Anybody can join the peer-to-peer bitcoin network and use their computer’s processing power to validate transactions and add them to the blockchain. When transactions have been verified (the computer checks the bitcoin has not already been spent), computers need to complete another mathematical problem (called a proof-of-work). The first computer to finish these steps for a group of transactions (called a block) and add them to the blockchain is rewarded with a set number of bitcoins. This process is called bitcoin mining.
There are two regulatory features in the blockchain algorithm. These help to retain and gradually increase the value of bitcoin.
- The difficulty of the proof-of-work adjusts to the amount of computing power in the system, keeping the frequency of new blocks being added to the blockchain at around ten minutes.
- The size of the bitcoin reward for each new block is halved every few years.
Bitcoin Mining: Then, Now and in the Future
Bitcoin was first introduced in 2009 by a person or group of people using the pseudonym Satoshi Nakamoto, after their white paper outlining how the cryptocurrency was made public the year before (Nakamoto, 2008). Since then it has grown exponentially, and now approximately 600,000 transactions are made with bitcoin every day.
Competition in bitcoin mining has resulted in the development of highly specialized mining computers and practices. To be profitable, any kind of mining has to produce more value (in rare metals or bitcoins) than the value of the resources it consumes. Like physical mining operations, bitcoin mining requires investment in infrastructure and equipment as well as ongoing consumption of energy resources.

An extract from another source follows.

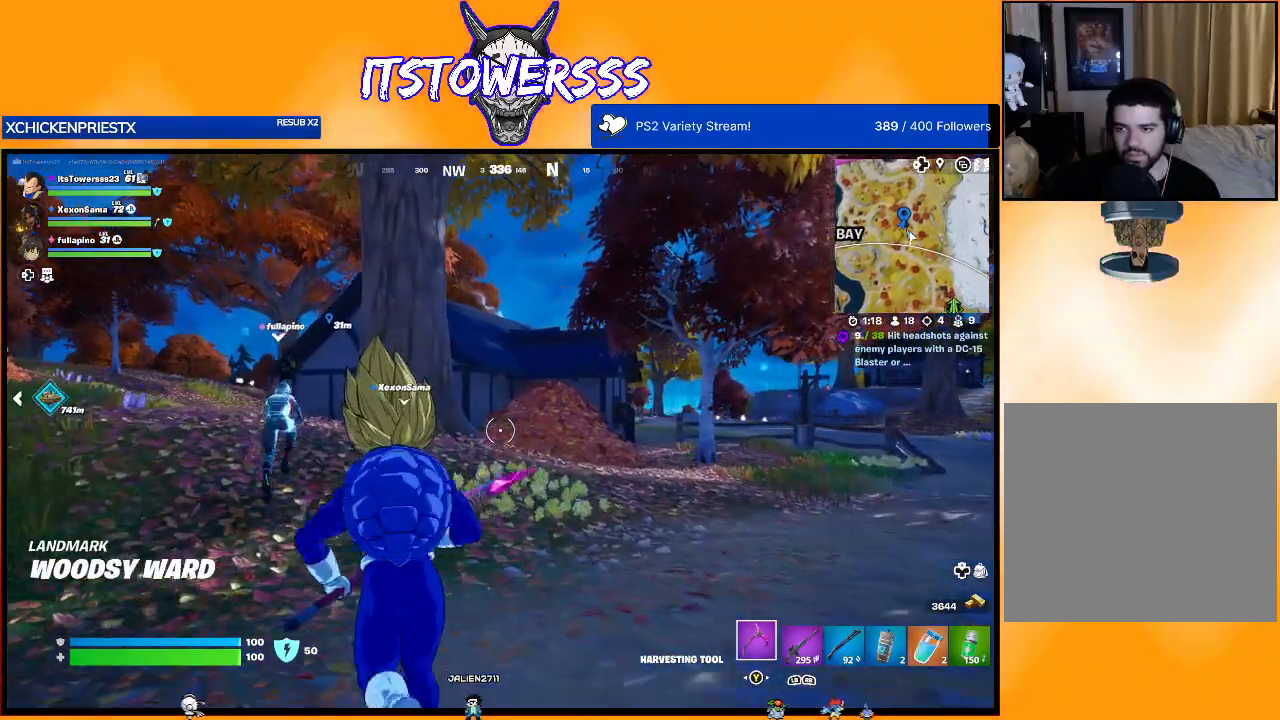
{"buttons": [], "left_stick": "up-left", "right_stick": "down", "events": [[383, "right_stick", "down"]]}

The first bitcoin miners used regular desktop computers to verify transactions and complete the proof-of-work. They found that using the graphics processing units (GPUs) in their gaming computers was faster than using the central processing unit (CPU).
Computers designed specifically for bitcoin mining were introduced in 2013. These application-specific integrated circuits (ASICs) transformed bitcoin mining into a serious industry, and now all profitable bitcoin mining is done with them.
As bitcoin rewards are inconsistently earned, bitcoin miners often “pool” their computers. All users in a mining pool share each reward earned by other users in the pool.
These developments, caused by increasing competition for bitcoin miners as more and faster miners join the network, have resulted in increasing levels of investment in mining operations. Now, bitcoin data centers are installed around the world, usually in places where electricity is cheap.
Scarcity and diminishing returns
Despite these developments – all intended to maximize profit by increasing computing power with less energy – bitcoin mining faces a similar profit-risk to mineral mining: scarcity and diminishing returns.
Bitcoin rewards for mining halve regularly, and mining blocks will stop earning any bitcoins when there are around 21 million bitcoins in total. In effect, bitcoins are a limited resource that is extracted from math, rather than from the earth. As more bitcoins are mined, fewer become available. Eventually, even the fastest, most efficient mining rigs will be unprofitable.
Investors in bitcoin mining either sell bitcoins they earn or keep them, hoping that even after this limit has been reached people will continue to sell and use the currency and its value will steadily rise.
Profit is still to be made in bitcoin mining, and edge technology in computing and energy consumption will help investors to maximize these profits. However, with this increasing scarcity returns will diminish over time.
This risk of scarcity and diminishing returns is not new to mining, of course. However, mineral mining does face increasing scarcity and will reach a limit in the near future as natural resources are depleted.
A question of which mining operation is more profitable must be answered with an assessment of the risk of diminishing returns as the resource becomes increasingly scarce.